But B.C. law provides for an automatic review of contingency fee deals negotiated for infants by parents or guardians. The Makowsky case was sent to the B.C. Supreme Court to rule on a reasonable sum, which turned out to be less than two-thirds of the agreed-upon percentage of the financial settlement.

Contingency fees generally are seen as a mechanism for encouraging skilled lawyers to take on cases in which the plaintiff cannot afford to bring forward a meritorious claim. They are also being used increasingly by corporations as alternatives to hourly billing, particularly in cases involving debt collection, where there is a lump-sum windfall that can later be divided between the client and legal firm.

While many lawyers are happy to take on the risk of a contingency fee case when the potential payout is large enough, they must also weigh that potential payout against the chance of a court later declaring the sum unreasonable.

In his summary of the Makowsky case, Justice Harvey Groberman of the B.C. Supreme Court stated he had "no doubt that in this case the plaintiff's claim could not have been pursued if a contingency arrangement had not been available to the infant's parents." But he ruled that, while the amount of time and money invested in the case by Mr. Smith was "not insubstantial," the complexity and magnitude of the case -- settled well in advance of trial -- did not warrant $900,000.

Mr. Smith, who works solely on a contingency fee basis, said in an interview that while it "seems like a large amount of money," it should be considered in the context of other cases in which he fails to obtain settlements or court awards and therefore draws no fee. In many cases involving financially strapped clients, he said, he even absorbs the disbursements, which in a personal injury case "easily can be $50,000 or $60,000."

He also said the proposed $900,000 fee he requested represents less than the original 35-per-cent arrangement he made with the Makowsky family.

Aside from automatic review laws for minors, it is also possible for courts to intervene in contingency fee arrangements even when fully responsible adult plaintiffs and corporations later challenge the sums, said Gordon Turriff, a lawyer with Stikeman Elliott LLP in Vancouver and a specialist in solicitor and client financial relations and costs of litigation. "But there are many examples of lawyers' charges being upheld even when they are challenged."

= = = = =

LIST OF TASKS:
• 1. Answer these questions from the contingency fee article.
(a) Which court was the Makowsky case sent to for a ruling on a reasonable sum?
(b) What percentage did Mr. Smith's original arrangement with the Makowsky family set?
(c) Which firm is Gordon Turriff a lawyer with?
• 2. Write the next paragraph of the contingency fee article, starting after its final sentence.
The data have no connection to the contingency fee article.

= = = = =

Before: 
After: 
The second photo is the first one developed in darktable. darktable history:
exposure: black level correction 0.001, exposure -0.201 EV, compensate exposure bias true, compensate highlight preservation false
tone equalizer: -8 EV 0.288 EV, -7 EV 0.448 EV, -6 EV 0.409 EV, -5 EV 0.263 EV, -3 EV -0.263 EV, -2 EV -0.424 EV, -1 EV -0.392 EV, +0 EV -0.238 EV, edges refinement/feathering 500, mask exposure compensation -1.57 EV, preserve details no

= = = = =

ANSWERS FOR THIS EXERCISE:
• 1.
(a) The B.C. Supreme Court.
(b) 35 percent.
(c) Stikeman Elliott LLP in Vancouver.

• 2.
Norm Letalik, a partner in the litigation department of Borden Ladner Gervais LLP in Toronto, said the "vast majority" of contingency fee clients are happy with their arrangements. "Disputes are fairly few and far between."

Now contingency fees have been legalized in Ontario, he expects law firms in the province to begin offering such billing arrangements to U.S. companies that often look to file claims against Canadian debtors. He said his office used to turn away contingency fee inquiries out of the United States. "Now the climate is changing, it would be something we'd have to consider on a case-by-case basis."

While contingency arrangements have been permitted in British Columbia for about 40 years and are now legal in all 10 provinces, they are a matter of considerable debate in Ontario, which, in December, 2002, became the last province to sanction them.

Some lawyers fear the move will devalue their services and raise the spectre of opportunistic professionals wagering on chances of big payouts. Still others fear that giving a lawyer a stake in the action could promote legal strategies not in the best interests of the client, such as settling for a less-than-optimal sum just to close the case early and minimize the legal effort expended.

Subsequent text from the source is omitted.